The problem> The result should be every line in the data below that carries the string "Left".

Record set>
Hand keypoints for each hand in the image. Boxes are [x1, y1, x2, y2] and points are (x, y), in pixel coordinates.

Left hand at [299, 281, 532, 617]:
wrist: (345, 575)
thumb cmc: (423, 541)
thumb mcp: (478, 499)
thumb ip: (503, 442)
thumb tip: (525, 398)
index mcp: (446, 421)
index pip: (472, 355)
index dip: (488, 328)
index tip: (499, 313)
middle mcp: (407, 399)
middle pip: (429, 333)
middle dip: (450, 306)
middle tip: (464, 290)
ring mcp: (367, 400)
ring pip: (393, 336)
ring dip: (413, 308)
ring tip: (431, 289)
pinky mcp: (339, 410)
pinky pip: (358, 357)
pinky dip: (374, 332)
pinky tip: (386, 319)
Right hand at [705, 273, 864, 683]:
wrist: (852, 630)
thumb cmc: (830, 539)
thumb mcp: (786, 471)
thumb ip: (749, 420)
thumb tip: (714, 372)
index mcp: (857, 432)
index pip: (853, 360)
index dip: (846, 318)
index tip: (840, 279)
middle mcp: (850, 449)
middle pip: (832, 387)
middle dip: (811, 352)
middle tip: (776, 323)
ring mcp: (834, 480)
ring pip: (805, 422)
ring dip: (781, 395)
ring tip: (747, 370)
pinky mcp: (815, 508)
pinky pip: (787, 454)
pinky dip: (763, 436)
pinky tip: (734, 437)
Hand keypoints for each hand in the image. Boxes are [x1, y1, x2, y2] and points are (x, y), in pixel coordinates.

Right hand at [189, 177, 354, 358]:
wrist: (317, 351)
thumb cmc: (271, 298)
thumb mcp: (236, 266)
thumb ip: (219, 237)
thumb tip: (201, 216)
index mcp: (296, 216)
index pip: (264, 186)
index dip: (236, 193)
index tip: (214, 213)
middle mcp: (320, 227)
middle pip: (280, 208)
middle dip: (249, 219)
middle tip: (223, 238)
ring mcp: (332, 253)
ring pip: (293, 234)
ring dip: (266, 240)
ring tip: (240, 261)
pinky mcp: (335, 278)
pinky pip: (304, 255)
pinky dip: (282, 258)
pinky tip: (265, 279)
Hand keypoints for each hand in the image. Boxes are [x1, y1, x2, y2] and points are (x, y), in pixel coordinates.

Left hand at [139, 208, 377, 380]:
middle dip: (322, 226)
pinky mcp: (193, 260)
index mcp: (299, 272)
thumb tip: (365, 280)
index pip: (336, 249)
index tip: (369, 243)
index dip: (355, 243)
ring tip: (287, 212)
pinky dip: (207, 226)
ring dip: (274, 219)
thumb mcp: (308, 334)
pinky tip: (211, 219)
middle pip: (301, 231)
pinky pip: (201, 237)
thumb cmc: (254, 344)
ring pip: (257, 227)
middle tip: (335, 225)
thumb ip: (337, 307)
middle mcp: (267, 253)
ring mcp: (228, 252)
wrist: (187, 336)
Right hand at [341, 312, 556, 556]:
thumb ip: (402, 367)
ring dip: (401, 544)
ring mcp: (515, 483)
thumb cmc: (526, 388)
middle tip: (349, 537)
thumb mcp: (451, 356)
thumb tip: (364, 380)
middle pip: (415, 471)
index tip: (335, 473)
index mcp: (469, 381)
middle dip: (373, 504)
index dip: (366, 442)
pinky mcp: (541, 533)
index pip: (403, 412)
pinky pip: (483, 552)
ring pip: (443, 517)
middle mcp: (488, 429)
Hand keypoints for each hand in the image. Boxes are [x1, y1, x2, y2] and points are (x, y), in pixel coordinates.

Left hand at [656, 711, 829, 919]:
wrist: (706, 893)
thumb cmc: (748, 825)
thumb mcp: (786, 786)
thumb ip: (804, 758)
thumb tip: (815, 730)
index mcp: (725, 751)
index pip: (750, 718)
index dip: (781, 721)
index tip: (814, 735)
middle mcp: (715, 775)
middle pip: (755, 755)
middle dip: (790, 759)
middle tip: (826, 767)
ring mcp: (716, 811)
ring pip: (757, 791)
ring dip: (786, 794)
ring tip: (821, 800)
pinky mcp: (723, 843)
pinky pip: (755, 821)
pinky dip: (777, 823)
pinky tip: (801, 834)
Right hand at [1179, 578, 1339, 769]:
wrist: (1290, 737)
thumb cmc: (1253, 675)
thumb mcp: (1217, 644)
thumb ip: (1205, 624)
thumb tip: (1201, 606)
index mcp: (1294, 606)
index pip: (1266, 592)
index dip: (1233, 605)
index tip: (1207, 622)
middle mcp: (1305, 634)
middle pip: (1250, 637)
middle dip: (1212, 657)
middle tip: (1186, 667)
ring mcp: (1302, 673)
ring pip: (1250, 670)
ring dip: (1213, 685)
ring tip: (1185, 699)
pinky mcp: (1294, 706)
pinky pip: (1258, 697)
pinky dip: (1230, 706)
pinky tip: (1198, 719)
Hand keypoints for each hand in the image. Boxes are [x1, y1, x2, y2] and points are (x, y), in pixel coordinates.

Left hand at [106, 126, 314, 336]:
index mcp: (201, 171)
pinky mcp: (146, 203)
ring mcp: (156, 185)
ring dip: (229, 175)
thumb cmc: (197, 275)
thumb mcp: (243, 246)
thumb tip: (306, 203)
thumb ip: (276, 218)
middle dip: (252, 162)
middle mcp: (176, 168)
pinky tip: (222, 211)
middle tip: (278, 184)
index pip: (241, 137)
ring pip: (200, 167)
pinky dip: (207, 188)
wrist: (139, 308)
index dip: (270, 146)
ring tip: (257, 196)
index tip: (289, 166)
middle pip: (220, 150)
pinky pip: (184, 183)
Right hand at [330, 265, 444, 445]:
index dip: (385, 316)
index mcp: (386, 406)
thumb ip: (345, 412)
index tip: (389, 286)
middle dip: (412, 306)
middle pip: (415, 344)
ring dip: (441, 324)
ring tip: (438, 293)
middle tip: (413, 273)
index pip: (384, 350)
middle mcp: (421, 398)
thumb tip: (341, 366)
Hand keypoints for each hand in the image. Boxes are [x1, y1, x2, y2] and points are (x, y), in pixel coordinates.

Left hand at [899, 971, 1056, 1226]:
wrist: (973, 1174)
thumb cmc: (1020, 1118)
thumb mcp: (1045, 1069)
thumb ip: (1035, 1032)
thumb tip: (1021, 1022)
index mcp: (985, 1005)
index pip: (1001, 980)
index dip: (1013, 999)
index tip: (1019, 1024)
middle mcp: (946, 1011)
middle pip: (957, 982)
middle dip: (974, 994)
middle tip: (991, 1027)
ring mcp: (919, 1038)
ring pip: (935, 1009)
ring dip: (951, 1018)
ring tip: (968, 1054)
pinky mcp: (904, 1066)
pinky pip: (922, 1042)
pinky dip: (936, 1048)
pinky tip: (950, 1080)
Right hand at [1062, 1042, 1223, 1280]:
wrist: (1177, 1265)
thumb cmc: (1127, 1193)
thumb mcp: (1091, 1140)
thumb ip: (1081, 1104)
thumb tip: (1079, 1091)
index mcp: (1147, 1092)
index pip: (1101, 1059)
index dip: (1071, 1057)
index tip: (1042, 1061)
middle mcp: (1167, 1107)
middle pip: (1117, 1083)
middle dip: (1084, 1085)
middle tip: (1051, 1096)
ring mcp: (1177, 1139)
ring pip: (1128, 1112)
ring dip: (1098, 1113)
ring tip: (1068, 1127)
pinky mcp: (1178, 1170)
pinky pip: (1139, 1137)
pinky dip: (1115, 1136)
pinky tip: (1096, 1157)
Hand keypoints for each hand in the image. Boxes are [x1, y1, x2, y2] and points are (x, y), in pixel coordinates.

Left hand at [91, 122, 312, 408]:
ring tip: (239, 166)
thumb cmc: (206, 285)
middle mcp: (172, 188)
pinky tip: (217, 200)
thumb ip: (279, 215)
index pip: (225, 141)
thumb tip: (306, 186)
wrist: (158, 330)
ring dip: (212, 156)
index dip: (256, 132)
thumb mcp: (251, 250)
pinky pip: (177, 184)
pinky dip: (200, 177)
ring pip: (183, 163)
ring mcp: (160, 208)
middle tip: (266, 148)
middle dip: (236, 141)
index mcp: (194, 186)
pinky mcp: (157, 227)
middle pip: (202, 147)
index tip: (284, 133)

Output for this exercise>
Left hand at [299, 281, 532, 617]:
Left hand at [139, 208, 377, 380]:
Left hand at [656, 711, 829, 919]:
Left hand at [106, 126, 314, 336]:
Left hand at [899, 971, 1056, 1226]:
Left hand at [91, 122, 312, 408]:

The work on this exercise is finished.